Аня долго не отвечала. Потом сказала — тихо, без злости, но так, что каждое слово было отдельно и тяжело:
— Я ждала, мам. Что ты спросишь. Хоть раз. Не про ужин, не про воду, не про картошку. Просто — как ты, дочь? Что с тобой? Я ждала. А ты говорила: ужин стынет.
Я закрыла глаза. Открыла.
— Знаю, — сказала я.
— Я тогда у печи тебе сказала, что его отправляют. А ты отвернулась. Я потом всю ночь лежала и думала — почему? Что я сделала не так?
— Ты ничего не сделала. Это я. Всё я.
— Я не из-за Димы плакала, мам, — сказала она, и голос у неё чуть дрогнул. — Из-за тебя. Потому что подумала — тебе всё равно...
Вот он, удар. Тот самый, которого я боялась. Тихие слова дочери, которая говорила правду. И правда была в том, что я сделала ей больно — не рукой, не запретом, а молчанием. Самым обыкновенным, привычным молчанием, за которым я пряталась годами.
Я встала. Ноги были как чужие. Обошла стол. Аня сидела, не поднимая головы, — смотрела на свои руки. Я остановилась рядом. Постояла.
Потом положила ладонь ей на плечо. Неловко, неуклюже — будто забыла, как это делается. Пальцы легли криво, и я поправила, но получилось ещё более неловко.
— Аня.
Она не шевельнулась.
— Мне не всё равно. Мне никогда не было всё равно. Я просто не умею. Не научилась. Отец умел. Я — нет.
Она подняла голову. Глаза у неё блестели — но не плакала. Держалась.
— Виновата я, — сказала я. — Перед тобой. И перед ним тоже. Знаю.
Дочка смотрела на меня, и я видела: она не верит. Не до конца. Слишком долго ждала, слишком много молчания было, слишком много стен. Одним разговором не разобрать. Но она слушала — и это уже было больше, чем я заслужила.
Я села рядом. Не напротив — рядом. На лавку, близко. Так, что локоть мой касался её локтя. Она чуть отодвинулась — привычка. Потом осталась.
— Я не буду больше прятать, — сказала я. — Ни платок, ни письмо, ни тебя. Я обещаю.
Аня молчала. Потом сказала — совсем тихо, почти шёпотом:
— Я ведь тебе тогда верила, мам. Что платок просто лежал. Целую неделю верила. А потом Петька проговорился. Не нарочно.

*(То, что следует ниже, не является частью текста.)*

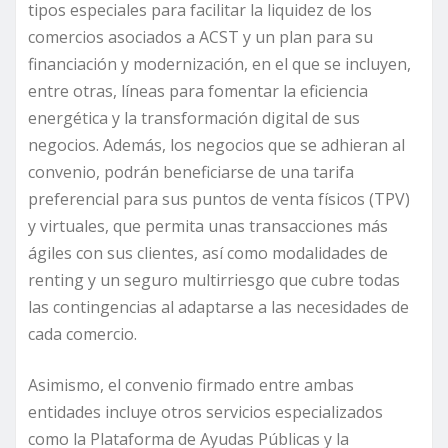
tipos especiales para facilitar la liquidez de los
comercios asociados a ACST y un plan para su
financiación y modernización, en el que se incluyen,
entre otras, líneas para fomentar la eficiencia
energética y la transformación digital de sus
negocios. Además, los negocios que se adhieran al
convenio, podrán beneficiarse de una tarifa
preferencial para sus puntos de venta físicos (TPV)
y virtuales, que permita unas transacciones más
ágiles con sus clientes, así como modalidades de
renting y un seguro multirriesgo que cubre todas
las contingencias al adaptarse a las necesidades de
cada comercio.
Asimismo, el convenio firmado entre ambas
entidades incluye otros servicios especializados
como la Plataforma de Ayudas Públicas y la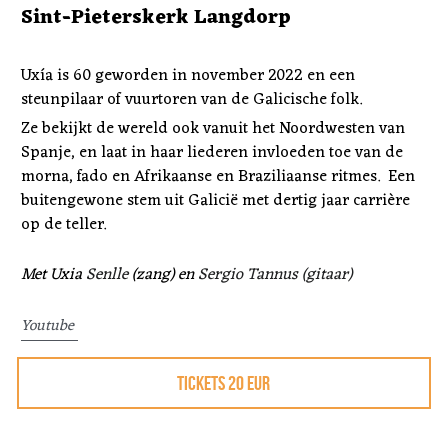
Sint-Pieterskerk Langdorp 
Uxía is 60 geworden in november 2022 en een 
steunpilaar of vuurtoren van de Galicische folk.
Ze bekijkt de wereld ook vanuit het Noordwesten van 
Spanje, en laat in haar liederen invloeden toe van de 
morna, fado en Afrikaanse en Braziliaanse ritmes.  Een 
buitengewone stem uit Galicië met dertig jaar carrière 
op de teller.
Met Uxia 
Senlle
 (zang) en 
Sergio Tannus (gitaar)
Youtube 
TICKETS 20 EUR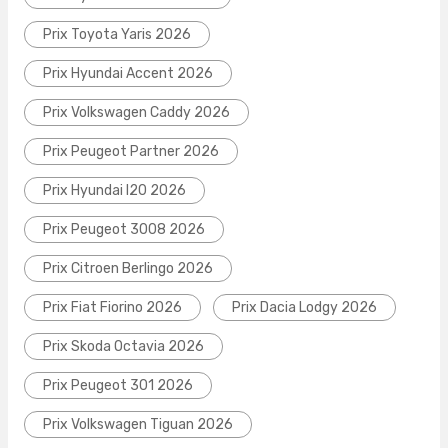
Prix Toyota Yaris 2026
Prix Hyundai Accent 2026
Prix Volkswagen Caddy 2026
Prix Peugeot Partner 2026
Prix Hyundai I20 2026
Prix Peugeot 3008 2026
Prix Citroen Berlingo 2026
Prix Fiat Fiorino 2026
Prix Dacia Lodgy 2026
Prix Skoda Octavia 2026
Prix Peugeot 301 2026
Prix Volkswagen Tiguan 2026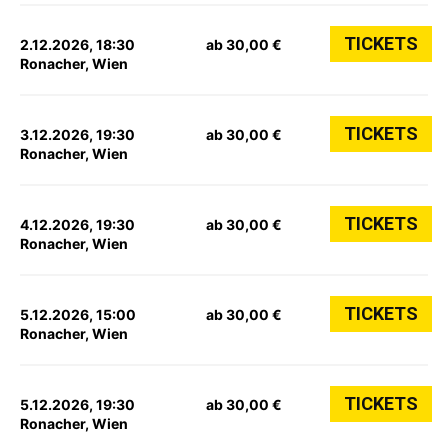
TICKETS
2.12.2026, 18:30
ab 30,00 €
Ronacher, Wien
TICKETS
3.12.2026, 19:30
ab 30,00 €
Ronacher, Wien
TICKETS
4.12.2026, 19:30
ab 30,00 €
Ronacher, Wien
TICKETS
5.12.2026, 15:00
ab 30,00 €
Ronacher, Wien
TICKETS
5.12.2026, 19:30
ab 30,00 €
Ronacher, Wien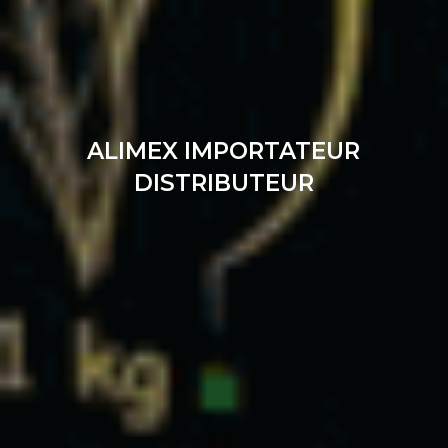
ALIMEX IMPORTATEUR
DISTRIBUTEUR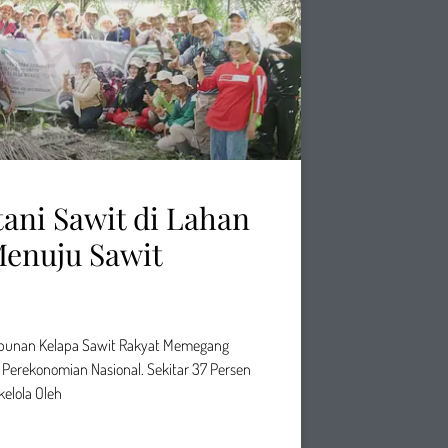
ani Sawit di Lahan
Menuju Sawit
ebunan Kelapa Sawit Rakyat Memegang
Perekonomian Nasional. Sekitar 37 Persen
kelola Oleh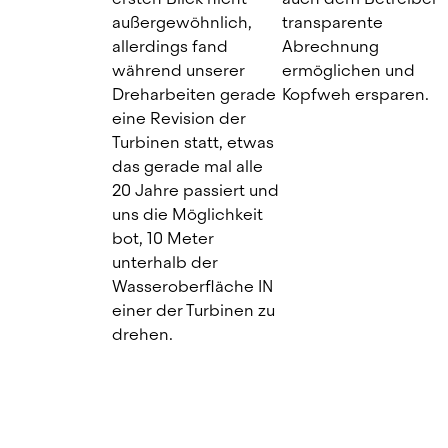
außergewöhnlich, 
transparente 
allerdings fand 
Abrechnung 
während unserer 
ermöglichen und 
Dreharbeiten gerade 
Kopfweh ersparen.
eine Revision der 
Turbinen statt, etwas 
das gerade mal alle 
20 Jahre passiert und 
uns die Möglichkeit 
bot, 10 Meter 
unterhalb der 
Wasseroberfläche IN 
einer der Turbinen zu 
drehen.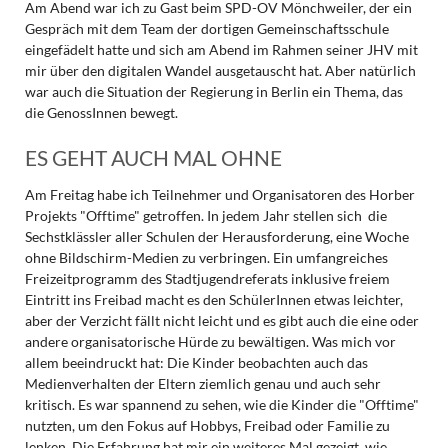
Am Abend war ich zu Gast beim SPD-OV Mönchweiler, der ein
Gespräch mit dem Team der dortigen Gemeinschaftsschule
eingefädelt hatte und sich am Abend im Rahmen seiner JHV mit
mir über den digitalen Wandel ausgetauscht hat. Aber natürlich
war auch die Situation der Regierung in Berlin ein Thema, das
die GenossInnen bewegt.
ES GEHT AUCH MAL OHNE
Am Freitag habe ich Teilnehmer und Organisatoren des Horber
Projekts "Offtime" getroffen. In jedem Jahr stellen sich die
Sechstklässler aller Schulen der Herausforderung, eine Woche
ohne Bildschirm-Medien zu verbringen. Ein umfangreiches
Freizeitprogramm des Stadtjugendreferats inklusive freiem
Eintritt ins Freibad macht es den SchülerInnen etwas leichter,
aber der Verzicht fällt nicht leicht und es gibt auch die eine oder
andere organisatorische Hürde zu bewältigen. Was mich vor
allem beeindruckt hat: Die Kinder beobachten auch das
Medienverhalten der Eltern ziemlich genau und auch sehr
kritisch. Es war spannend zu sehen, wie die Kinder die "Offtime"
nutzten, um den Fokus auf Hobbys, Freibad oder Familie zu
lenken. Die Erfahrung hat mir ein weiteres Mal gezeigt, wie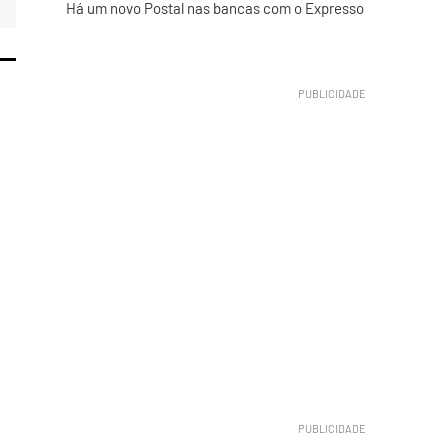
Há um novo Postal nas bancas com o Expresso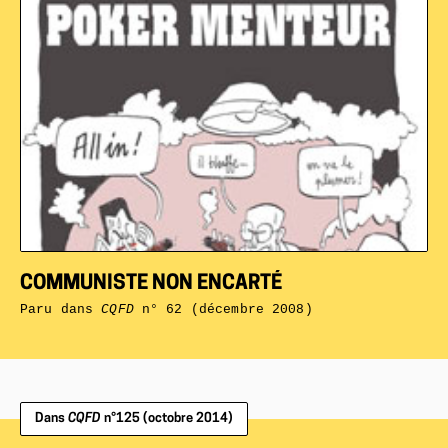
COMMUNISTE NON ENCARTÉ
Paru dans
CQFD
n° 62 (décembre 2008)
Dans
CQFD
n°125 (octobre 2014)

Просто сказал: «А тот дядя больше не придёт?» Вот тогда я и поняла.
Я сжала зубы. Петя. Конечно. Он видел из окна, или слышал из сеней. Мальчишка. Всё слышит, всё замечает — только молчит до поры.
— Прости, — сказала я.
Это слово вышло хрипло, едва слышно. Я повторила:
— Прости меня...
Аня посмотрела на меня сбоку. Долго. Я не отводила глаз — сидела и ждала.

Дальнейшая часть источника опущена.